When you reach the line in the listing below that contains "right front paw: (256, 598)", begin returning lines exactly as written, and stop after the line that contains "left eye: (393, 189)". Return no other lines.
=== RECORDS PROVIDED ===
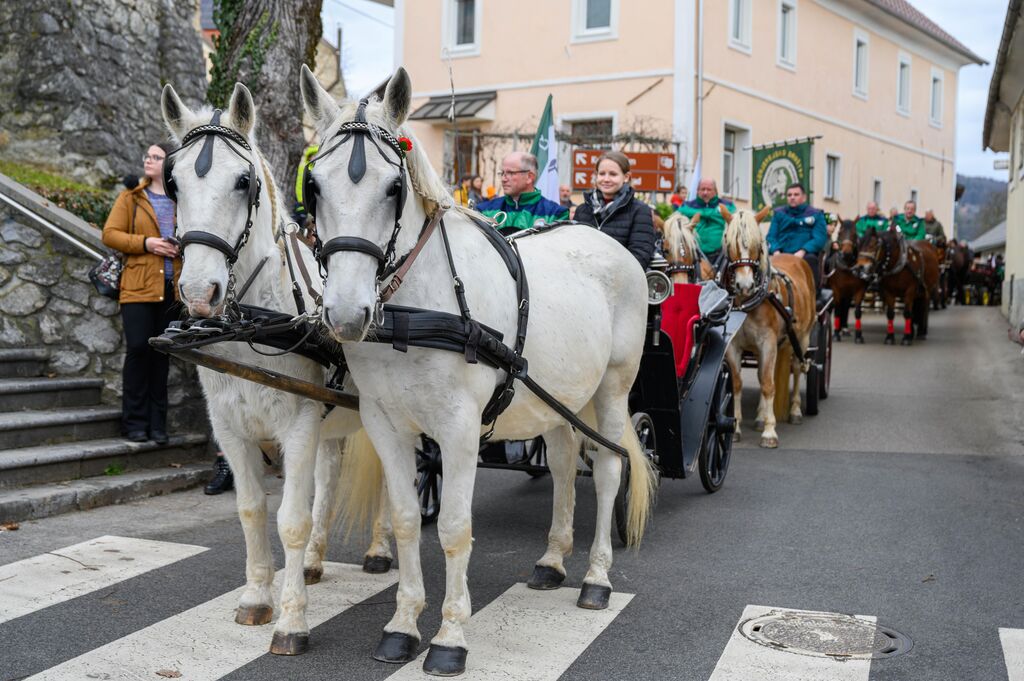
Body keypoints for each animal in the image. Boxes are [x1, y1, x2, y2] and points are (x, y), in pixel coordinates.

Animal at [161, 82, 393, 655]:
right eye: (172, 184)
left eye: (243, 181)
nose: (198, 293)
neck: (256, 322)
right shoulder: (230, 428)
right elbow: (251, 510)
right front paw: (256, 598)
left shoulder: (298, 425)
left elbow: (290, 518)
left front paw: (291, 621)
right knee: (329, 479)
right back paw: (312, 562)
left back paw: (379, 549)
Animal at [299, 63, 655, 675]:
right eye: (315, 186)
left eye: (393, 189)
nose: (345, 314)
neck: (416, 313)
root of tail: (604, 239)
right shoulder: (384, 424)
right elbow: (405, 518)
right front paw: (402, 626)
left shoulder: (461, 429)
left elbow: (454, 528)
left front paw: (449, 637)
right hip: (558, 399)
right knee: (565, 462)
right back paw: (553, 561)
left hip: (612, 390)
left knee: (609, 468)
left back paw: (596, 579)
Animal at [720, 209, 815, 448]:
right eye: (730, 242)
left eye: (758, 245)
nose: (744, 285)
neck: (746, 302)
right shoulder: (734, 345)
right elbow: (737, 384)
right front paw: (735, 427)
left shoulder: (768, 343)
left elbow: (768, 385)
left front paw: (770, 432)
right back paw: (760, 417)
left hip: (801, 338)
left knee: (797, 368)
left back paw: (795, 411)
===
=== RECORDS PROVIDED ===
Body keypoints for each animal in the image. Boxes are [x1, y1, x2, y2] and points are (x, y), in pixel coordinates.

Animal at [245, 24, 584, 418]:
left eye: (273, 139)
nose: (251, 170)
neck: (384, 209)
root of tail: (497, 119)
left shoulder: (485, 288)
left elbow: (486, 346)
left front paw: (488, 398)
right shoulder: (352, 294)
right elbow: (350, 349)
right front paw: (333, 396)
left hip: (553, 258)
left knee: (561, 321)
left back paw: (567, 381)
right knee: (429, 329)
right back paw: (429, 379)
===
=== RECORDS PROVIDED ===
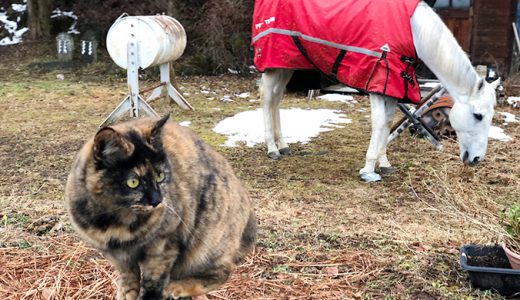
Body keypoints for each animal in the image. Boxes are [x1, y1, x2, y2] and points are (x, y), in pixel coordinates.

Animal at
===
**SOLUTION:**
right front paw: (256, 598)
left shoulder: (298, 425)
left elbow: (290, 518)
left front paw: (291, 621)
right knee: (329, 479)
right back paw: (312, 562)
left back paw: (379, 549)
Animal at [299, 63, 655, 675]:
right eye: (315, 186)
left eye: (393, 189)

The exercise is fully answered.